Might as well give it a head start.  It will need it. :-)

> Commands benchmarked:
> "rgrep": grep -r notLklyToBeFnd .
> "find" find . -type f -exec grep notLklyToBeFnd {} \;
> "pwsh": Get-ChildItem -Path "." -Recurse | Select-String -Pattern "notLklyToBeFnd" -CaseSensitive

Are you still set up for the benchmark?  Can you run it again with +
instead of \; so that we can get better find times?

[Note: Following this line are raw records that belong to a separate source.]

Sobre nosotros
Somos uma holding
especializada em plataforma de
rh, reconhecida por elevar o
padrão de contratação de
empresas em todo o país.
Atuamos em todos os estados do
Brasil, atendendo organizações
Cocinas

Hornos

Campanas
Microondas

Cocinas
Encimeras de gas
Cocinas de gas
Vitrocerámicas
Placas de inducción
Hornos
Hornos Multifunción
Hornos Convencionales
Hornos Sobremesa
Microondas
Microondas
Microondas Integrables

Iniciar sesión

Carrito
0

> All times are in seconds.
> 
> Linux machine, using bash and pwsh (cross-platform version of Microsoft
> PowerShell)
> "rgrep"   3.1
> "find"     5.5
> "pwsh"   90

That's a pretty remarkable difference!

> Windows machine using cross-platform PowerShell and bash in WSL 2.0):
> "rgrep"  4.6
> "find"     50
> "pwsh"   84

Here on Windows the -exec \; is punshing the slow spawn() routine of
the Windows kernel.  It's really slow as compared to the
Unix/BSD/Linux fork() & exec().

> I also tried it the older Windows/only variant of Powershell where "pwsh"
> took about 120 seconds.

File I/O and process spawning are both much slower in Windows.

> The problem with with "pwsh" seems to be with the "Select-String" command.
> On a large PDF file it took 600 milliseconds. Grep took only 27
> milliseconds.

String searching has been a long running research area.

> Note that the "rgrep" times were similar between my native linux box and
> WSL 2.0.
> But that the "find" one was 10x greater.

Using \; requires spawning a new grep process for every file.  Using +
shares one grep process across as many of the files as possible,
limited by the ARG_MAX of the system.  Perhaps sufficient to use one
grep for all of the files.

Bob